Shouts and Murmurs: Tonganoxie no longer an island
Lawrence is light years ahead of Tonganoxie in development, and in development-related issues.
Some might say there are few similarities between the two cities, one with a population of 81,000, the other with 3,100.
But last week while attending a Lawrence City Commission meeting with my son for his school assignment, I was struck by the similarities of the issues discussed at the meeting -- and what lessons -- we can learn by watching how Lawrence handles its growth.
Cities, large and small, are likely to face similar issues when confronting growth. For instance, roads are a major in any city.
At last week's Lawrence commission meeting, a Lawrence resident who lives in an area of high growth said that several years ago she was asked to pay for road improvements on the east side of her property. Now, she's being asked to kick in money to improve a road on the west side of her property. She complained she likely won't use the new road, and said it's unfair to ask her to help pay for it.
Considering Tonganoxie's rapid growth, it's possible our city officials could deal with this type of situation in the future.
And then, discussion of the South Lawrence Trafficway began.
Of course that project, originally planned to take a route through the Baker Wetlands on 32nd Street, has long drawn criticism because of its significance related to Na-tive American culture, wild-life habitat and the environment.
After listening to comments from Lawrence-area residents, the commissioners voted 3 to 2, to support using an alternate route. Commissioners suggested the possibility of building the new road south of the Wakarusa River.
Though it may not at first seem the trafficway is relevant to Tonganoxie or to southern Leavenworth County, ultimately it may be.
Commissioners mentioned tying in a possible south Lawrence route with the Kansas Turnpike. This would mean lobbying for federal dollars to build a new bridge over the Kansas River near Lawrence to connect Interstate 70 with Kansas Highway 10. Meanwhile, Tonganoxie and Leavenworth County already are lobbying for federal dollars for a possible similar project that might possibly be near Eudora.
It's a strange set of events -- the large Lawrence possibly competing with the small city of Tonganoxie for a turnpike interchange and connecting roads and bridges.
And it's a situation relevant to Tonganoxie and Leavenworth County residents.
There are some who would say Tonganoxie should let Lawrence have the turnpike interchange and the responsibilities of managing development that would follow.

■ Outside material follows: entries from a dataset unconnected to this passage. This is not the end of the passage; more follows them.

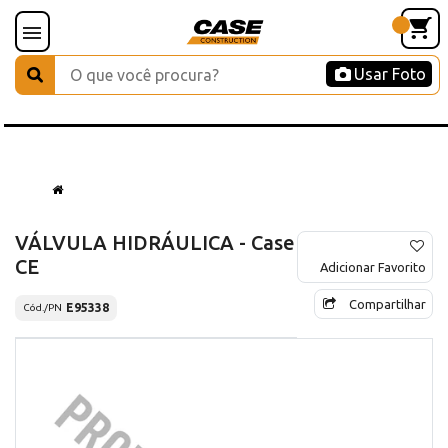
Usar Foto
VÁLVULA HIDRÁULICA - Case
CE
Adicionar Favorito
Compartilhar
E95338
Cód./PN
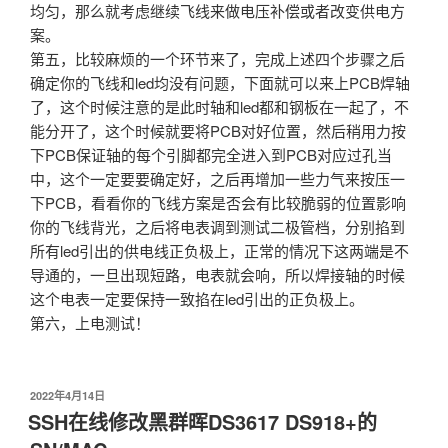
均匀，那么就考虑继续飞线来做电压补偿或者改变供电方
案。
第五，比较麻烦的一个环节来了，完成上述四个步骤之后
确定你的飞线和led均没有问题，下面就可以来上PCB焊轴
了，这个时候注意的是此时轴和led都和钢板在一起了，不
能分开了，这个时候就要将PCB对好位置，然后稍用力按
下PCB保证轴的每个引脚都完全进入到PCB对应过孔当
中，这个一定要要确定好，之后再增加一些力气来按压一
下PCB，看看你的飞线方案是否会有比较脆弱的位置影响
你的飞线背光，之后将电表调到测试二极管档，分别掐到
所有led引出的供电线正负极上，正常的情况下这两端是不
导通的，一旦出现短路，电表就会响，所以焊接轴的时候
这个电表一定要保持一致掐在led引出的正负极上。
第六，上电测试！
发
2022年4月14日
布
SSH在线修改黑群晖DS3617 DS918+的
于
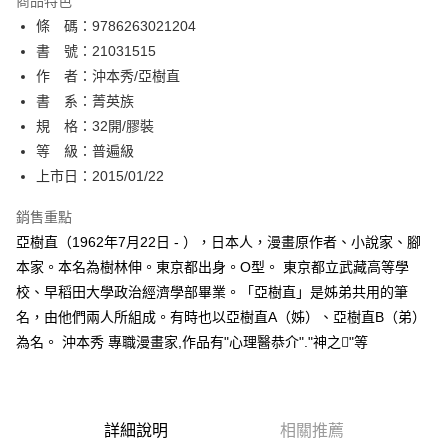
商品特色
相關說明
條 碼：9786263021204
【關於「AFTEE先享後付」】
ATM付款
AFTEE先享後付是「在收到商品之後才付款」的支付方式。 讓您購物簡單
書 號：21031515
便利好安心！
作 者：沖本秀/亞樹直
１．簡單：不需註冊會員、不需綁卡、不需儲值。
運送方式
書 系：菁英族
２．便利：只要手機號碼，簡訊認證，即可結帳。
３．安心：先確認商品／服務後，再付款。
規 格：32開/膠裝
全家取貨付款
等 級：普遍級
每筆NT$80，滿NT$500(含以上)免運費
【「AFTEE先享後付」結帳流程】
１．於結帳方式選擇「AFTEE先享後付」後，將跳轉至「AFTEE先享後付」
上市日：2015/01/22
付款後全家取貨
結帳頁面，進行簡訊認證並確認金額後，即可完成結帳。
２．訂單成立數日內，您將收到繳費通知簡訊。
銷售重點
每筆NT$80，滿NT$500(含以上)免運費
３．收到繳費通知簡訊後14天內，點擊此簡訊中的連結，可透過四大超商／
亞樹直（1962年7月22日 - ），日本人，漫畫原作者、小說家、腳
ATM／網路銀行／等多元方式進行付款，方視為交易完成。
萊爾富取貨付款
※ 請注意：結帳手續完成當下不需立刻繳費，但若您需要取消訂單，請聯絡
本家。本名為樹林伸。東京都出身。O型。 東京都立武藏高等學
每筆NT$80，滿NT$500(含以上)免運費
購買商品的店家。未經商家同意取消之訂單仍視為有效，需透過AFTEE先享
校、早稻田大學政治經濟學部畢業。「亞樹直」是姊弟共用的筆
後付繳納相關費用。
名，由他們兩人所組成。有時也以亞樹直A（姊）、亞樹直B（弟）
付款後萊爾富取貨
※ 交易是否成功請以「AFTEE先享後付 」之結帳頁面顯示為準，若有關於
是否繳費成功／繳費後需取消欲退款等相關疑問，請聯繫「AFTEE先享後付
為名。 沖本秀 專職漫畫家,作品有"心理醫恭介"."神之"等
每筆NT$80，滿NT$500(含以上)免運費
客戶支援中心」
https://netprotections.freshdesk.com/support/home
7-11取貨付款
【注意事項】
１．透過由恩沛科技股份有限公司提供之「AFTEE先享後付」服務完成之交
每筆NT$80，滿NT$500(含以上)免運費
易，需依本服務之必要範圍內提供個人資料，並將交易相關給付款項請求債
詳細說明
相關推薦
權轉讓予恩沛科技股份有限公司。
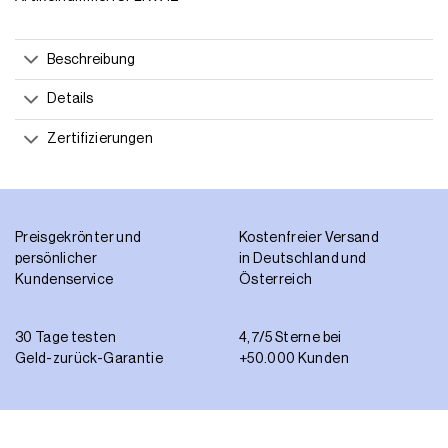
Beschreibung
Details
Zertifizierungen
Preisgekrönter und
Kostenfreier Versand
persönlicher
in Deutschland und
Kundenservice
Österreich
30 Tage testen
4,7/5 Sterne bei
Geld-zurück-Garantie
+50.000 Kunden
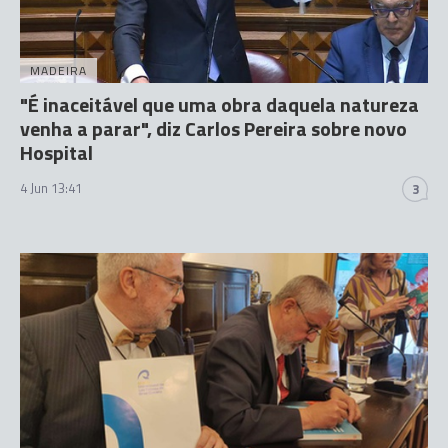
MADEIRA
"É inaceitável que uma obra daquela natureza
venha a parar", diz Carlos Pereira sobre novo
Hospital
4 Jun 13:41
3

And there are others who would say it's about time Leavenworth County has direct access to the turnpike and the anticipated growth that access would spur.
Earlier this year, Kansas Turnpike Authority announced plans to build a turnpike interchange on County Road 1 a few miles south of Tonganoxie. Tonganoxie City Administrator Mike Yanez has said this would result in explosive growth for Tonganoxie and southern Leavenworth County.
Lawrence is 14 miles from Tonganoxie, and it has a huge jump-start on development. But clearly, Tonganoxie soon could face major growth issues.
If we pay attention to issues that have arisen in Lawrence and look at how the city is handling them -- and consider how those situations relate to us -- Tonganoxie and Leavenworth County could benefit.